_About this exercise_
Everything in the listing should be transcribed exactly, apart from the pictures.

_Material provided_

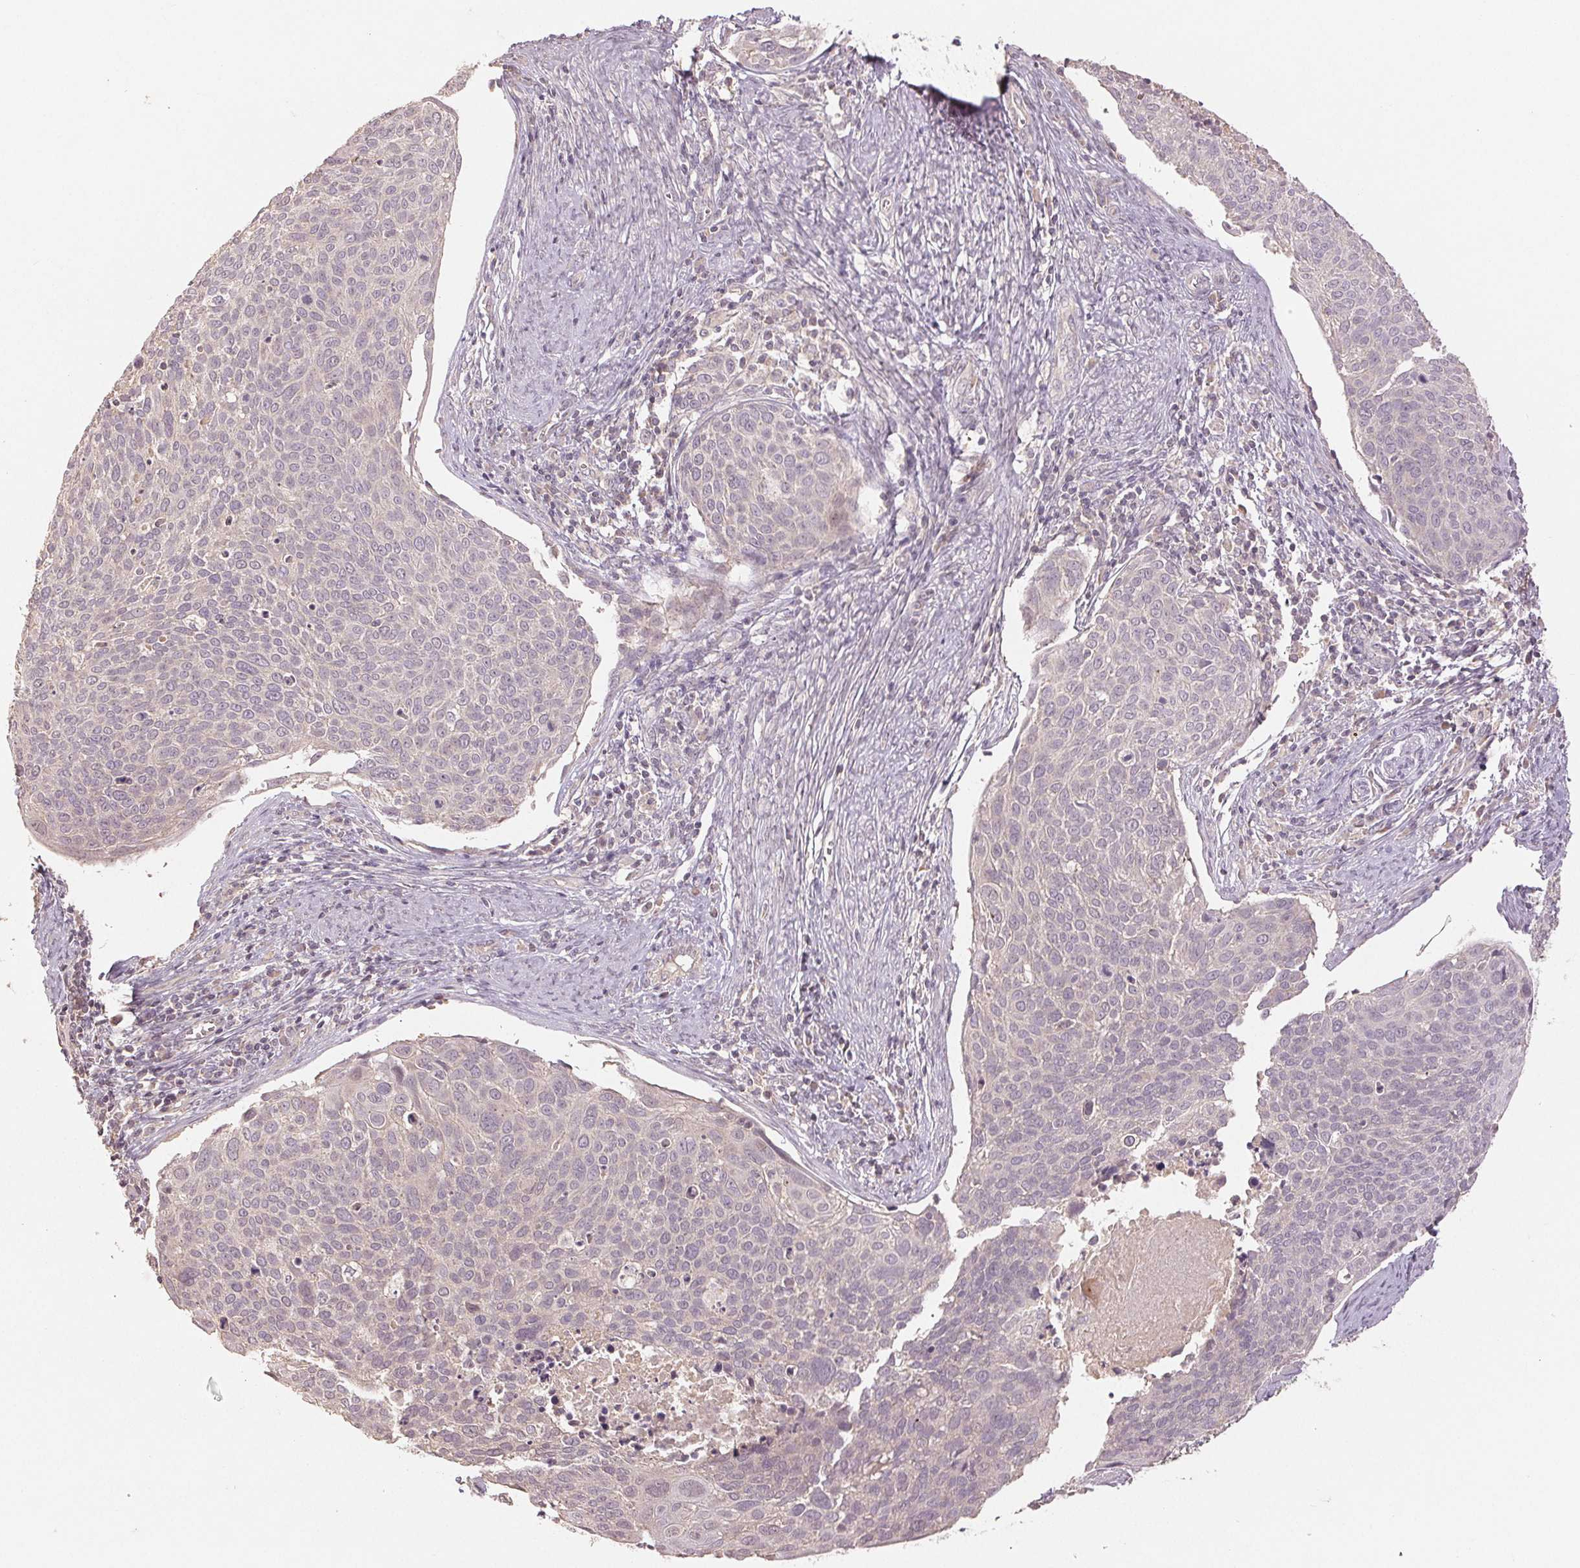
{"staining": {"intensity": "negative", "quantity": "none", "location": "none"}, "tissue": "cervical cancer", "cell_type": "Tumor cells", "image_type": "cancer", "snomed": [{"axis": "morphology", "description": "Squamous cell carcinoma, NOS"}, {"axis": "topography", "description": "Cervix"}], "caption": "High power microscopy image of an immunohistochemistry (IHC) photomicrograph of cervical cancer, revealing no significant expression in tumor cells.", "gene": "COX14", "patient": {"sex": "female", "age": 39}}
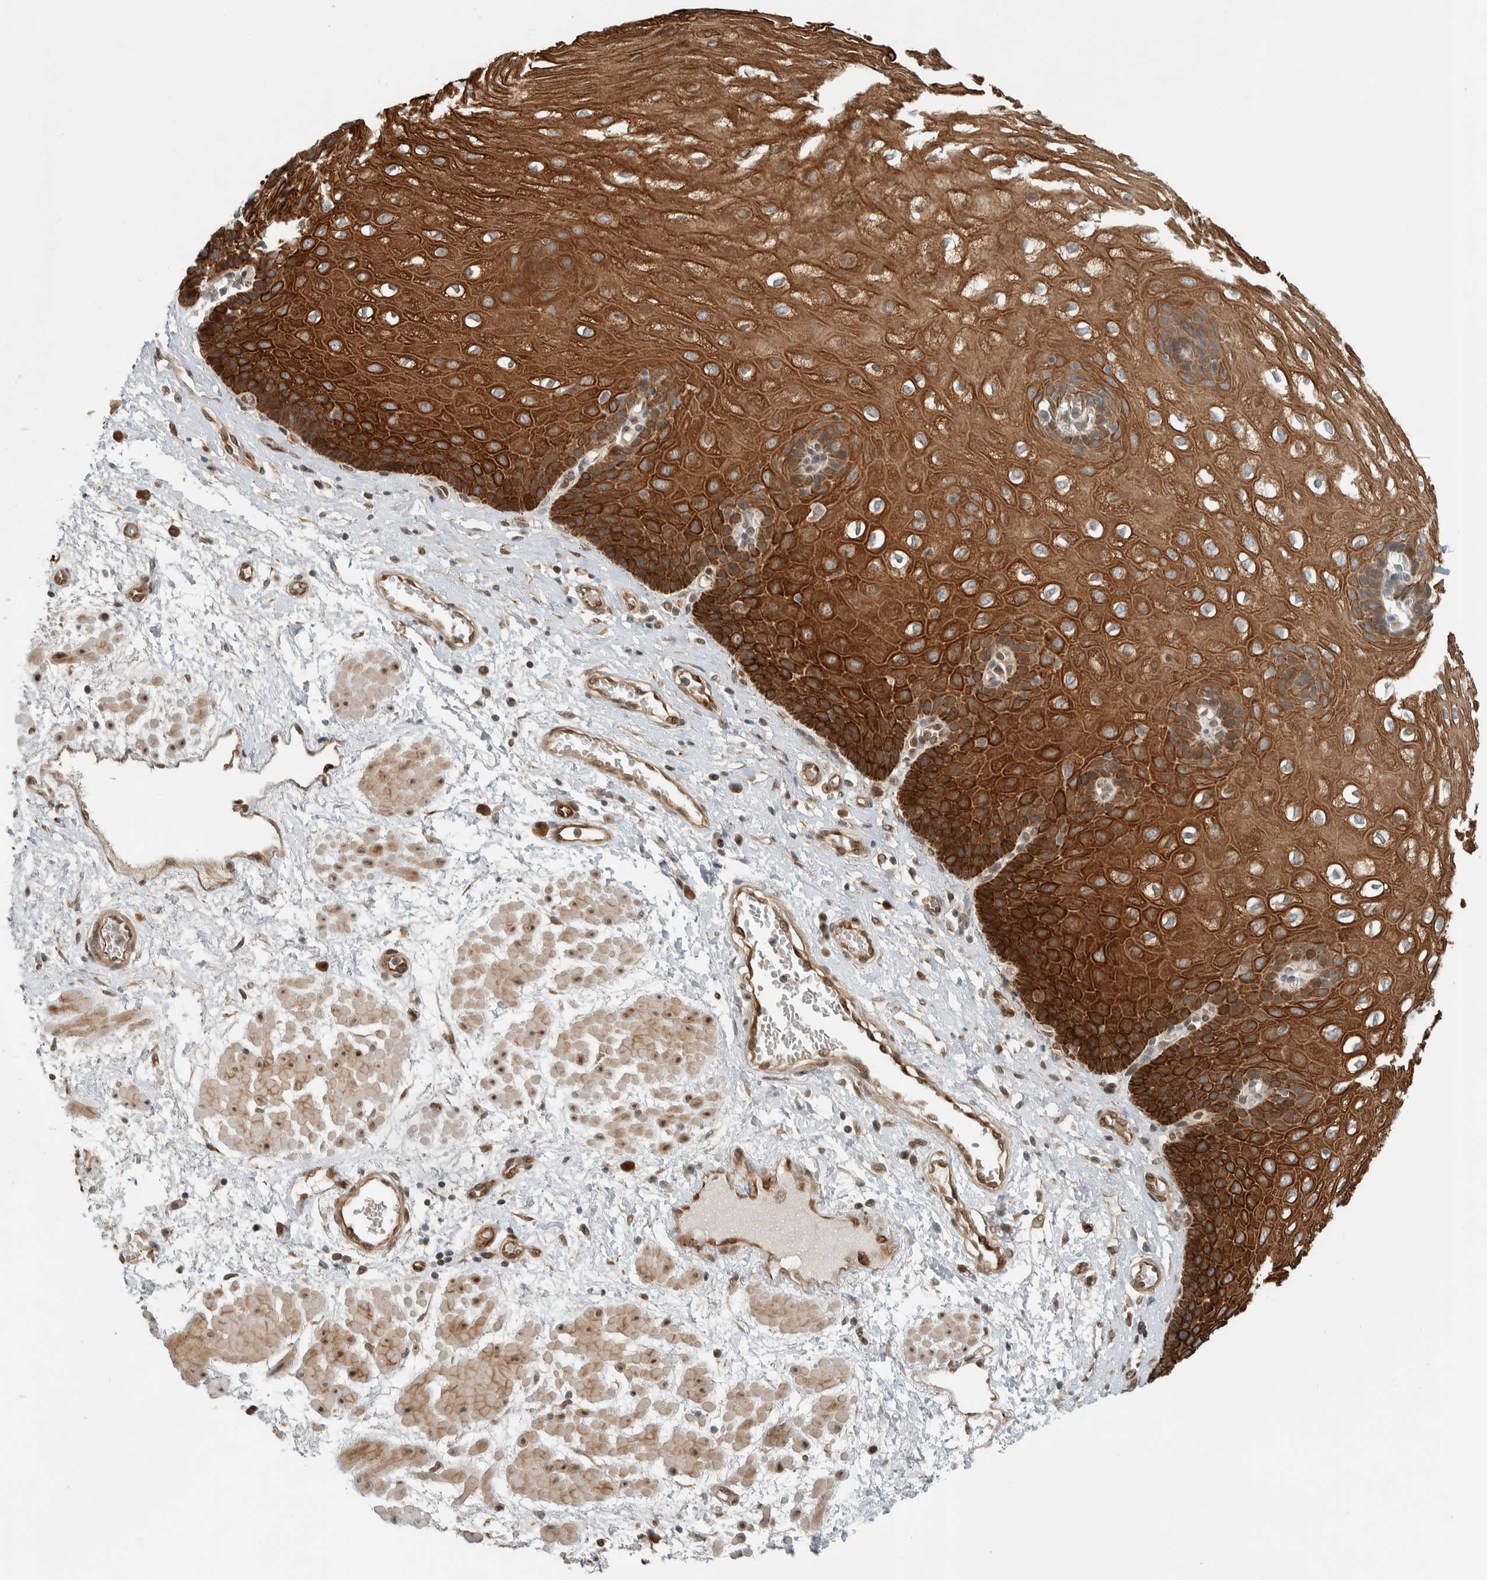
{"staining": {"intensity": "strong", "quantity": ">75%", "location": "cytoplasmic/membranous"}, "tissue": "esophagus", "cell_type": "Squamous epithelial cells", "image_type": "normal", "snomed": [{"axis": "morphology", "description": "Normal tissue, NOS"}, {"axis": "topography", "description": "Esophagus"}], "caption": "This is a micrograph of immunohistochemistry (IHC) staining of normal esophagus, which shows strong staining in the cytoplasmic/membranous of squamous epithelial cells.", "gene": "STXBP4", "patient": {"sex": "male", "age": 48}}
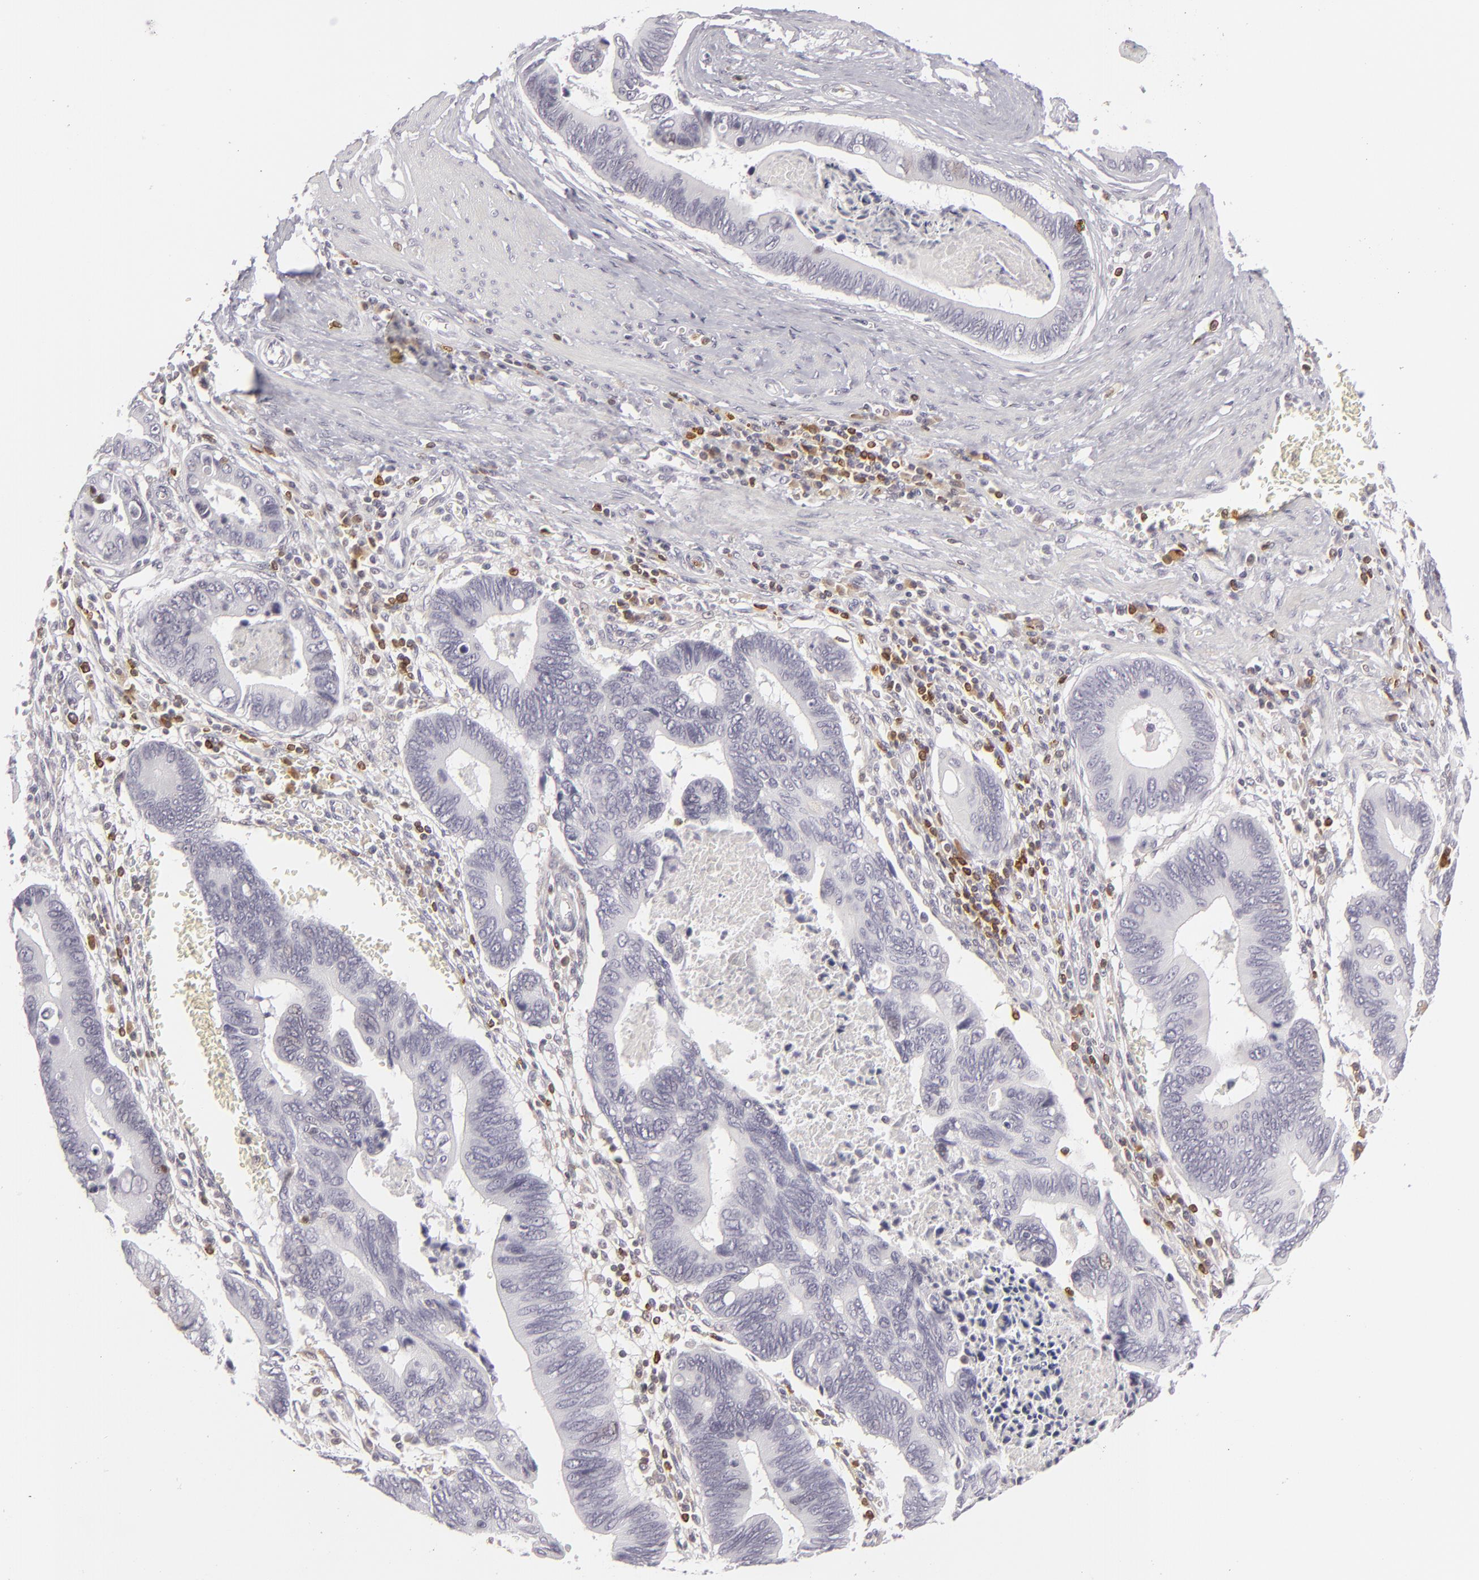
{"staining": {"intensity": "negative", "quantity": "none", "location": "none"}, "tissue": "pancreatic cancer", "cell_type": "Tumor cells", "image_type": "cancer", "snomed": [{"axis": "morphology", "description": "Adenocarcinoma, NOS"}, {"axis": "topography", "description": "Pancreas"}], "caption": "Immunohistochemical staining of human pancreatic cancer (adenocarcinoma) shows no significant staining in tumor cells.", "gene": "APOBEC3G", "patient": {"sex": "female", "age": 70}}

_Task output_
{"staining": {"intensity": "negative", "quantity": "none", "location": "none"}, "tissue": "cervical cancer", "cell_type": "Tumor cells", "image_type": "cancer", "snomed": [{"axis": "morphology", "description": "Squamous cell carcinoma, NOS"}, {"axis": "topography", "description": "Cervix"}], "caption": "High power microscopy image of an immunohistochemistry (IHC) photomicrograph of cervical cancer, revealing no significant expression in tumor cells.", "gene": "COX14", "patient": {"sex": "female", "age": 39}}
{"staining": {"intensity": "strong", "quantity": ">75%", "location": "cytoplasmic/membranous"}, "tissue": "esophagus", "cell_type": "Squamous epithelial cells", "image_type": "normal", "snomed": [{"axis": "morphology", "description": "Normal tissue, NOS"}, {"axis": "topography", "description": "Esophagus"}], "caption": "This is a micrograph of immunohistochemistry (IHC) staining of normal esophagus, which shows strong staining in the cytoplasmic/membranous of squamous epithelial cells.", "gene": "STXBP4", "patient": {"sex": "male", "age": 48}}
{"staining": {"intensity": "negative", "quantity": "none", "location": "none"}, "tissue": "pancreatic cancer", "cell_type": "Tumor cells", "image_type": "cancer", "snomed": [{"axis": "morphology", "description": "Adenocarcinoma, NOS"}, {"axis": "topography", "description": "Pancreas"}], "caption": "Immunohistochemical staining of human pancreatic cancer (adenocarcinoma) shows no significant staining in tumor cells.", "gene": "APOBEC3G", "patient": {"sex": "female", "age": 70}}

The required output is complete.